The locals have been talking about Hagibis all week. Even as far afield as Kobe – some 500km from Tokyo – people have been bracing for impact.
— Jon Cardinelli (@jon_cardinelli) October 5, 2019
The storm hit on Saturday. The area around Meriken Park and Harborland was empty. Most people were holed up in the surrounding hotels. As we watched the rain lash against the windows and felt the building sway and shake, we shuddered to think about the situation in the capital.
Social media showed us the flooded areas as well as cars and trucks succumbing to the high-speed winds. At that point, it seemed almost certain that the Japan-Scotland clash would be called off. Reports of floods, earthquakes and even several deaths seemed to put matters in perspective.
I was surprised to find out that the Shinkansen was operating on Sunday morning. The PA informed the passengers about possible delays, but the weather was clear all the way to Shin-Yokohama station and the entire journey was uneventful.
By the time I arrived, the rumours had been confirmed. The Japan-Scotland match would go ahead as planned.
Eventful first 24 hours in Kobe, from the brilliant madness of the locals in the portside fanzone to a first experience of yakiniku with @LiamDelCarme1 and @blobby15 #TourTales🇯🇵 pic.twitter.com/oLoIkrmxHx
— Jon Cardinelli (@jon_cardinelli) October 6, 2019
The Springboks will only arrive in Tokyo on Monday. The players had a couple of days off following the win against Canada on Tuesday. While they returned to training on Friday, they have been forced to wait until the outcome of the Japan-Scotland match on Sunday night to find out who they will face in the quarter-finals.
Not that Kobe and the surrounding area doesn’t have some pleasant distractions. The cosmopolitan city is a world away from the sleepy town of Omaezaki – where the Boks and the South African media were based last week.
I took a stroll down to Meriken Park last Saturday. The Kobe Fan Zone was packed with locals determined to make an occasion out of the fixture between Japan and Samoa, which was being shown on a big screen near the water.
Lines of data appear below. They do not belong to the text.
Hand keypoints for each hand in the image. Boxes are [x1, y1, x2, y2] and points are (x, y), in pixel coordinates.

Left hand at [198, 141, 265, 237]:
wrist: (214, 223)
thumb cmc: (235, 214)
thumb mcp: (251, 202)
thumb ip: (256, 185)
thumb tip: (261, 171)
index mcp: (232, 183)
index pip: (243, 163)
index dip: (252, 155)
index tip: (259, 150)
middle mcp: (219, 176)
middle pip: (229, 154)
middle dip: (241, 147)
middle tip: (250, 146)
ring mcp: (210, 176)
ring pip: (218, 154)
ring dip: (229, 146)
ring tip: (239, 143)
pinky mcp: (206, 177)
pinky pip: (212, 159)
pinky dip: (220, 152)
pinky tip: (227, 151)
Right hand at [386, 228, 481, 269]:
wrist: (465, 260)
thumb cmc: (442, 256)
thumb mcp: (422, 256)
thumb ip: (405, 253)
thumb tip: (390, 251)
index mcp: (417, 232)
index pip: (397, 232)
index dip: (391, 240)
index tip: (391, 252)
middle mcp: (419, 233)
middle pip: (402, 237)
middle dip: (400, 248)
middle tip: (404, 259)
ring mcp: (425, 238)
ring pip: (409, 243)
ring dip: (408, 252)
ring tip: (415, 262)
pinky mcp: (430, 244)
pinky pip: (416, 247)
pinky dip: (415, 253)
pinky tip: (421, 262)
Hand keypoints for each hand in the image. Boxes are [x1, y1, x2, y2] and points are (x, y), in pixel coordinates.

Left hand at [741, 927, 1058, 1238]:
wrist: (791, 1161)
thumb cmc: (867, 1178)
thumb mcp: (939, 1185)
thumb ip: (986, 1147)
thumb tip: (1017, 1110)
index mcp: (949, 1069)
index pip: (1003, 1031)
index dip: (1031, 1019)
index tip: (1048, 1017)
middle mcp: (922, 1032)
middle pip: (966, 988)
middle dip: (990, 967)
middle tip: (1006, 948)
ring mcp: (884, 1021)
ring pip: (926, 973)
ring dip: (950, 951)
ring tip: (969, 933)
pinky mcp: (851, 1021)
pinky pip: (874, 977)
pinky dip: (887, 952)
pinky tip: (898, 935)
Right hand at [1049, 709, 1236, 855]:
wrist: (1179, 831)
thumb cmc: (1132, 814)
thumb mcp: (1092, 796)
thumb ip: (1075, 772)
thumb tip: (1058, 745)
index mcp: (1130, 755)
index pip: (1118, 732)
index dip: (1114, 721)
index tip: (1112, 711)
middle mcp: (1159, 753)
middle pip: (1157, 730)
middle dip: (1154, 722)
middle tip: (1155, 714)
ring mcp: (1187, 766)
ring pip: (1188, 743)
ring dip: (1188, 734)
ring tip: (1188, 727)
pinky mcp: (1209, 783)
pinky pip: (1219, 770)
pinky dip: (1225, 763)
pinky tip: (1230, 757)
The area is similar to Cape Town’s Waterfront. The bright red hourglass otherwise known as the Kobe Tower commands your attention as you walk along the promenade. It’s also possible to see Mount Rokko, which is behind the Shin-Kobe Station. I made the short hike up to the Nunobiki Falls earlier this week and was struck by its close proximity to the city centre.
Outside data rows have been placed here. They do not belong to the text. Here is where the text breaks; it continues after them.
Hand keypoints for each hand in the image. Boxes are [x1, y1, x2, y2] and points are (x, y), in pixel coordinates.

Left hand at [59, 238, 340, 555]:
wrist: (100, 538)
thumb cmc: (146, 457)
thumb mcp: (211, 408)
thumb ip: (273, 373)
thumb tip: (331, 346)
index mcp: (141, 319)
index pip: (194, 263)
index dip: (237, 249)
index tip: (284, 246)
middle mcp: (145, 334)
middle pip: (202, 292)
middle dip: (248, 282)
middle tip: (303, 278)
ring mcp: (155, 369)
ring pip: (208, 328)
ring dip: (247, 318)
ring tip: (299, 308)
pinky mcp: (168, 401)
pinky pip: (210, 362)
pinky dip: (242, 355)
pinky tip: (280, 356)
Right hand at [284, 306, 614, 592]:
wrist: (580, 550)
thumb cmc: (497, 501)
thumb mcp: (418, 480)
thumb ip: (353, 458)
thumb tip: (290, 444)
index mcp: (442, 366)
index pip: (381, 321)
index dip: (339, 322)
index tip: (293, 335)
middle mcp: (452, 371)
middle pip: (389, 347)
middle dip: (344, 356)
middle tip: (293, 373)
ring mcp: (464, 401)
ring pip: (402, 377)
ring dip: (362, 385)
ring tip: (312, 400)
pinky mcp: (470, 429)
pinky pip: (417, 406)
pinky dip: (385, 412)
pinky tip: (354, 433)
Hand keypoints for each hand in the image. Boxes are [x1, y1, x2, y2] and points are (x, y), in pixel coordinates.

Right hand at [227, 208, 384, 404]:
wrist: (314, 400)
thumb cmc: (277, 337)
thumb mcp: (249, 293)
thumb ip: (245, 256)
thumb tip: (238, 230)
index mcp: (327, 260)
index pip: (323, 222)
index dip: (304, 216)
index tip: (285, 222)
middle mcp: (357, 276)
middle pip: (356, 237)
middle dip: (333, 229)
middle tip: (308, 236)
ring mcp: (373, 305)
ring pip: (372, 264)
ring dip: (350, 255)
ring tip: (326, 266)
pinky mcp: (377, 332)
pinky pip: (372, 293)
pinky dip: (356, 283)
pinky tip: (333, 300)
Kobe beef experience lived up to the hype. Sign on the wall: ‘You will be impressed in the after glow’.
Not cheap. May have to survive on press-centre crackers for next few days.
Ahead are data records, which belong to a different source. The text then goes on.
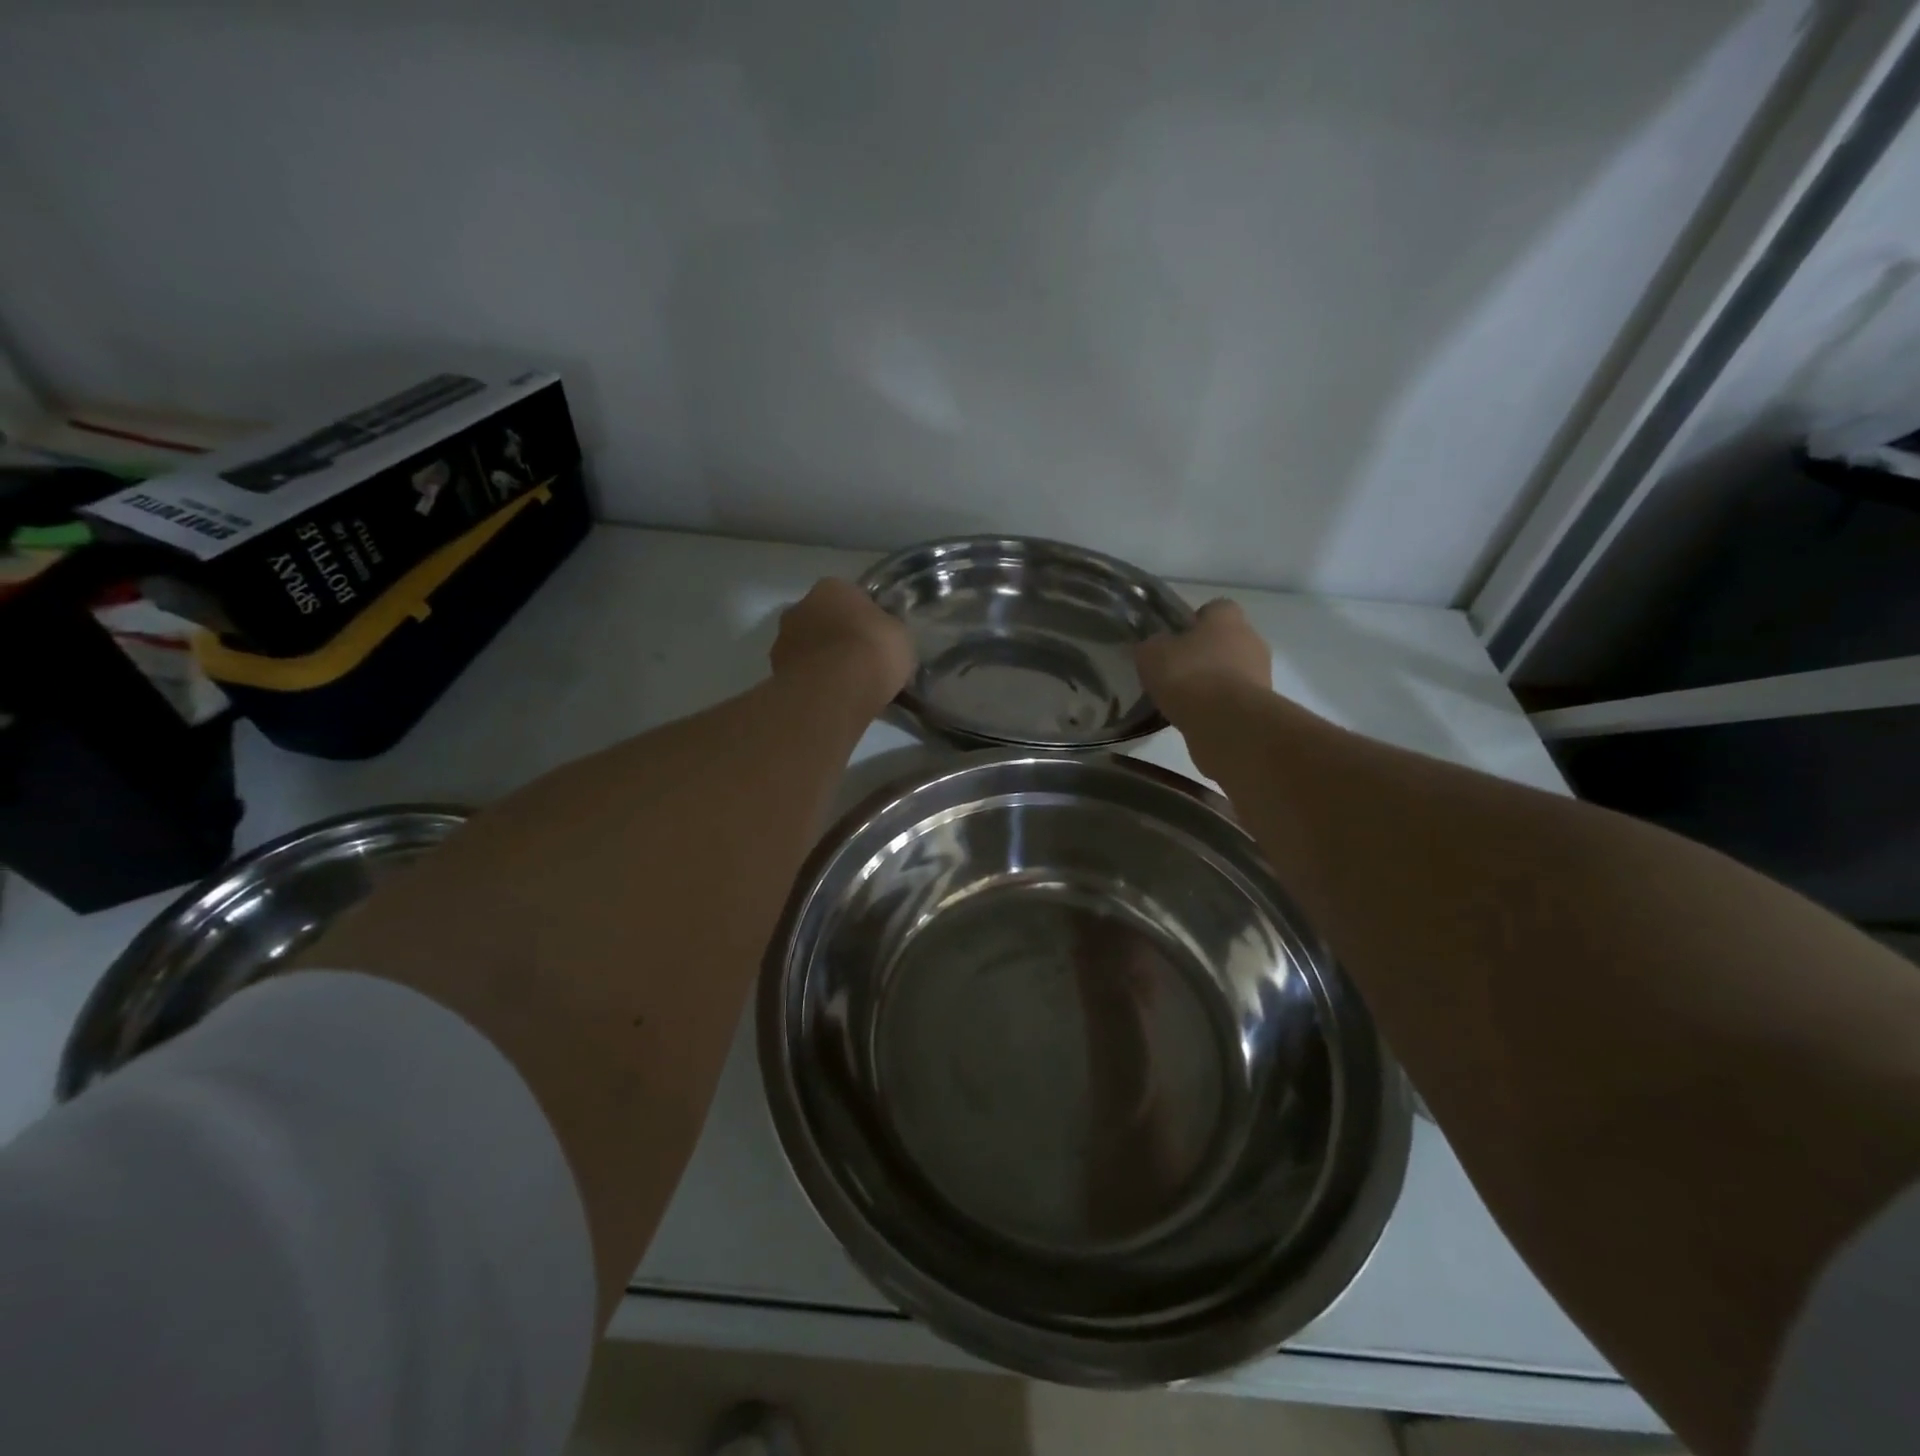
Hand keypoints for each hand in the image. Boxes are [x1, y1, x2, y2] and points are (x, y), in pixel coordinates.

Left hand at [771, 578, 915, 713]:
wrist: (835, 691)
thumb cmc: (873, 651)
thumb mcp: (900, 635)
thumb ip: (889, 629)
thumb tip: (886, 634)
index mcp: (833, 587)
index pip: (851, 597)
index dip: (866, 618)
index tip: (877, 639)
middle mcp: (801, 606)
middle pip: (825, 620)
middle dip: (839, 638)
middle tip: (861, 662)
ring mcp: (783, 640)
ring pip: (810, 648)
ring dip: (823, 661)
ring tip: (847, 687)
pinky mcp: (775, 672)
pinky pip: (802, 674)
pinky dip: (814, 684)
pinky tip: (832, 700)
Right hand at [1136, 599, 1272, 706]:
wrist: (1226, 722)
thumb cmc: (1189, 676)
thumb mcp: (1152, 654)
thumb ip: (1152, 644)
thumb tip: (1155, 645)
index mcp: (1227, 618)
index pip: (1214, 608)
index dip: (1194, 622)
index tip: (1176, 640)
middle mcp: (1251, 639)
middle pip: (1225, 640)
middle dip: (1205, 654)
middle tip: (1177, 672)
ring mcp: (1261, 672)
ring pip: (1232, 670)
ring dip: (1213, 681)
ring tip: (1185, 700)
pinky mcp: (1262, 704)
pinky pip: (1235, 698)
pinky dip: (1219, 705)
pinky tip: (1197, 717)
— Jon Cardinelli (@jon_cardinelli) October 7, 2019
Kobe served up some unforgettable dining experiences during our stay. After witnessing the celebrations inside the fan zone on Saturday, a few of us made our way up to Chinatown for a yakiniku.
The following night, we splurged on a Kobe beef teppanyaki. The badly translated sign on the wall assured us that we would be ‘impressed in the afterglow’. While the portions were small – and pricey, at around ¥15,000 (R2,000) for 180g – we agreed later that the experience had lived up to the hype.
Following the game against Canada, a couple of journalists decided to head west to explore Hiroshima. East Cost Radio presenter Gareth Jenkinson and I opted for a quick visit to Kyoto.
En route to the Philosopher’s Path, we stopped at a street vendor to sample some takoyaki. The vendor handed us the food as well as a cup of Sapporo and explained in Japanese what kind of meat was at the heart of the doughnut-like snack.
We shrugged our shoulders and proceeded to tuck in. When I bit into one of the doughy balls a jet of purple ink shot into the cobblestoned street. We concluded that the mystery element was indeed octopus.
Had a great and unexpectedly long week in Kobe (thanks to Hagibis) and even managed to pop over to Kyoto for a bit.